For the 2010 award, the finalists are the following:
Jaime Avitia, of El Paso, Texas, a driver for Stagecoach Cartage. Early in the morning of Aug. 31, 2010, Avitia was driving on I-10 on his way to a company facility in Laredo, Texas. Beneath I-10 at this point is Highway 17 and a dead-end service road, where he noticed a pickup truck driving at high speed. He watched as the pickup suddenly left the roadway, hit a concrete drainage culvert nose-first, flipped into the air and landed upright.
Avitia quickly stopped his truck, grabbed a flashlight and first-aid kit, and ran down the embankment toward the accident. Upon reaching the truck, he opened the front door, but couldn’t find anyone inside. He then realized the driver – not wearing a seatbelt – had been thrown into the back seat of the crew cab. Unable to find a pulse, Avitia was able to kneel on the front seat, squeeze between the arm rests and administer CPR on the man. After four chest compressions, the man finally coughed and began to breathe. As another man approached the wrecked pickup, Avitia told him to call 911. Until paramedics arrived, Avitia applied a towel and gauze to the man’s bleeding head and kept him comfortable.
Tilden Curl, of Olympia, Wash., a driver for Tecco Trucking. Just after noon on Oct. 27, 2010, Curl was driving southbound on Highway 99 near Tulare, Calif., when a vehicle appeared to lose control and cross traffic, leaving the highway and finally coming to a stop with its front wheels lodged over the railroad tracks that run parallel to the highway.
Curl stopped his truck to check on the car, then noticed a train was coming.

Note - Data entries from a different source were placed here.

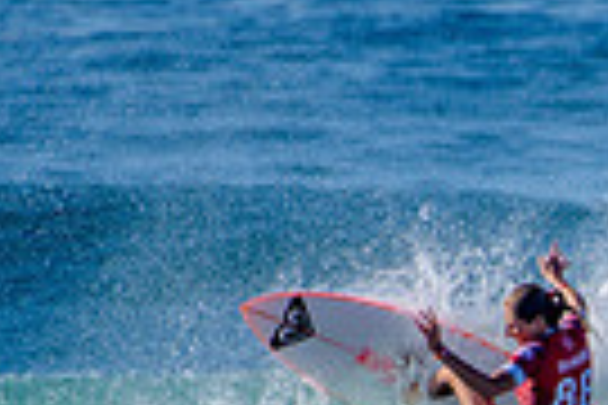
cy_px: 578
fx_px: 36224
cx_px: 712
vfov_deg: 0.6
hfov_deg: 1.0
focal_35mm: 2145
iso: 110
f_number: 5.6
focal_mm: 500
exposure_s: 1/1600
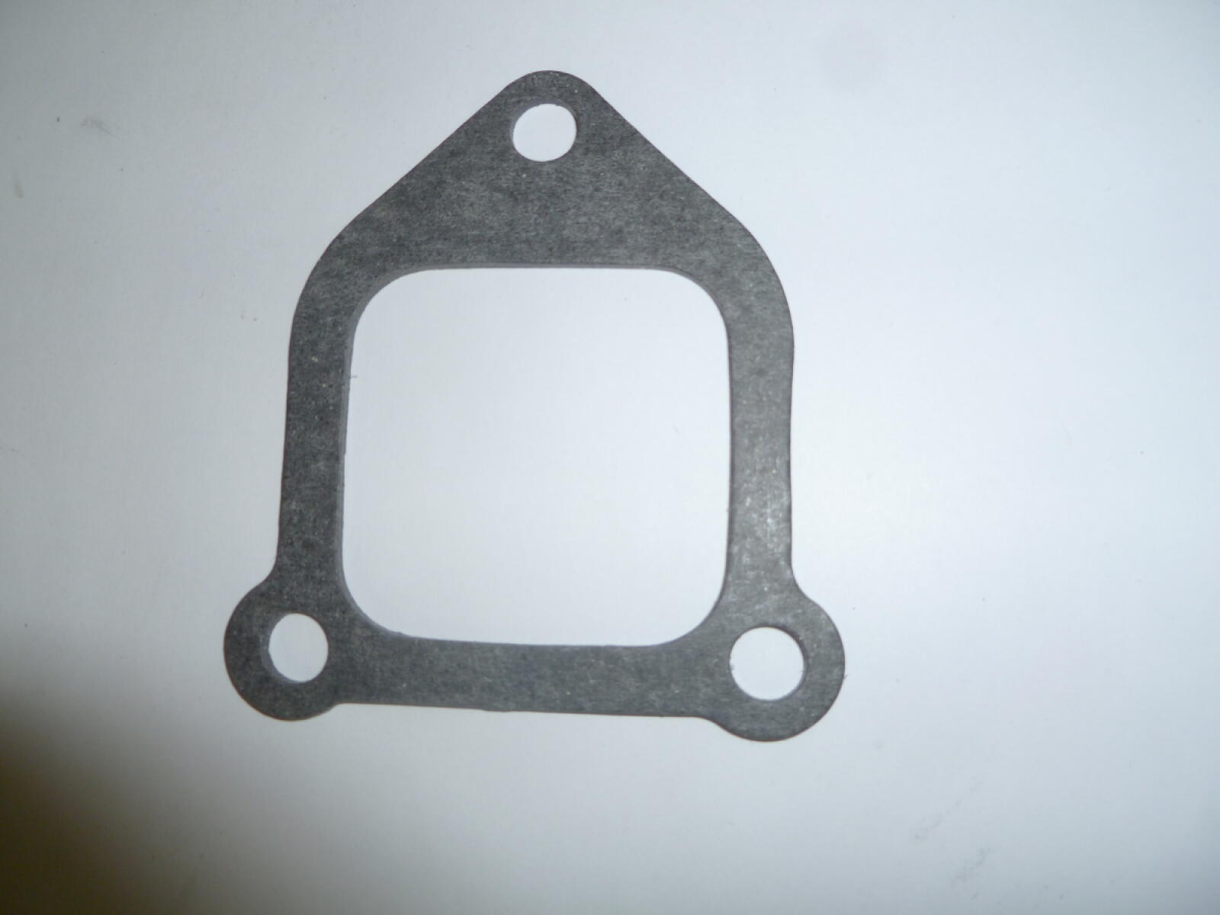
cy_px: 458
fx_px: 987
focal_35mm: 28
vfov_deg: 49.7
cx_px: 610
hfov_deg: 63.4
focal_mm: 5
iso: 100
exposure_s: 1/30
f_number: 3.3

An elderly woman exited the passenger side of the car, and Curl yelled for her to get clear of the tracks. He then noticed that the driver was unconscious and trapped inside. At first, the door couldn’t be opened, but Curl was able to squeeze his arm inside and unlock it. Working quickly, he was able to unfasten the man’s seatbelt and drag him out of the car and away from the area just seconds before the train collided with the stranded vehicle.